New Delhi: The government has deferred the April-one launch of a much-talked about pension scheme for all its citizens, citing the model code of conduct for general elections.
Keeping in view the model code of conduct for elections, it has not been possible for PFRDA (interim pension regulator) to continue information campaign and undertake other preparatory activities as originally scheduled.
“It has, accordingly, been decided to defer the date of extension of the new pension system,” an official statement said on Thursday.
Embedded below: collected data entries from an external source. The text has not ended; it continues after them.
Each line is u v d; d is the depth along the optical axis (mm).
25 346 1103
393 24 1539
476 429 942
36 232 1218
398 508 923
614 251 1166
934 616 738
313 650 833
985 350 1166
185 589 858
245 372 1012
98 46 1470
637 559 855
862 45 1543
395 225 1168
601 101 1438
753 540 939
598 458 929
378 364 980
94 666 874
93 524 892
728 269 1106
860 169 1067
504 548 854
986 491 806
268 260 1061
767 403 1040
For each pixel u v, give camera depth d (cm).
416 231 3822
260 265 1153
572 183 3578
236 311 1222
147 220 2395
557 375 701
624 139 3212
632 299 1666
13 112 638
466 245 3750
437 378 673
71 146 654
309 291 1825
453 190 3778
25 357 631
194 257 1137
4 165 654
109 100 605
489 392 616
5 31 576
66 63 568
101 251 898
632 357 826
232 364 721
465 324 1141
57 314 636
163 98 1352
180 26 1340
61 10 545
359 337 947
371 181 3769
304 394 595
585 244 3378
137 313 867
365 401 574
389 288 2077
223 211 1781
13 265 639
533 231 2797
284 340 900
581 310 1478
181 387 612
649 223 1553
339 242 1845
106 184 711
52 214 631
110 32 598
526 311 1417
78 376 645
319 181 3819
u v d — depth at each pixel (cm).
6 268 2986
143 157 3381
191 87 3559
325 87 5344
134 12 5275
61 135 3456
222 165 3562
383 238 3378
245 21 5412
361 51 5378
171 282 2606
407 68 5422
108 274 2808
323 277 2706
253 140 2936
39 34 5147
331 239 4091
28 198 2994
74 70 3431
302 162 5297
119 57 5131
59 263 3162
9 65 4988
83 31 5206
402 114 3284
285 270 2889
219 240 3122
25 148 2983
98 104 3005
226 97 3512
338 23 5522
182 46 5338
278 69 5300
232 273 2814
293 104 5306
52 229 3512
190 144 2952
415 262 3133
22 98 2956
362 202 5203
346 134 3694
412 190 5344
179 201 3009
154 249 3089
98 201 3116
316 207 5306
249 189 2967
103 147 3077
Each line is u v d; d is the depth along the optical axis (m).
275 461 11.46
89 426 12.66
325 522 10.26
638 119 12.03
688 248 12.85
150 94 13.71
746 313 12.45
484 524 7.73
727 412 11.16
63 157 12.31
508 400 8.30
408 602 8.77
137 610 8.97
Wait not over: A file photo of a call-centre. The new pension scheme for private sector employees will be in place only after the election. S Burmaula / HT
The Centre has already implemented a new pension system (NPS) for its employees who joined on or after 1 January 2004.
In August 2008, the government advised the Pension Fund Regulatory and Development Authority (PFRDA) to extend the NPS to all citizens.
The PFRDA has sought the Election Commission’s approval to market the new pension scheme for all citizens, private and unorganized.
An official statement said since considerable preparatory work was involved, PFRDA had decided to extend NPS to all citizens, including workers of the unorganized sector, from 1 April 2009.
PFRDA has already appointed six fund managers for all citizens scheme-IDFC Mutual Fund, Kotak Mahindra, SBI, UTI Asset Management, ICICI Prudential Life Insurance and Reliance MF.
It has also appointed 23 Points of Presence for managing NPS contributions pertaining to all citizens.
So far as the employees of the union government are concerned, the centre moved to NPS from 1 January 2004. Under the NPS for government employees, the subscriber contributes to his pension fund with equal fund from the employer.
However, old pension scheme has assured pension benefits unlike defined contribution in the NPS.
Most states have joined NPS for their employees, while the Left ruling states - West Bengal, Kerala and Tripura - continued to stay away from the scheme.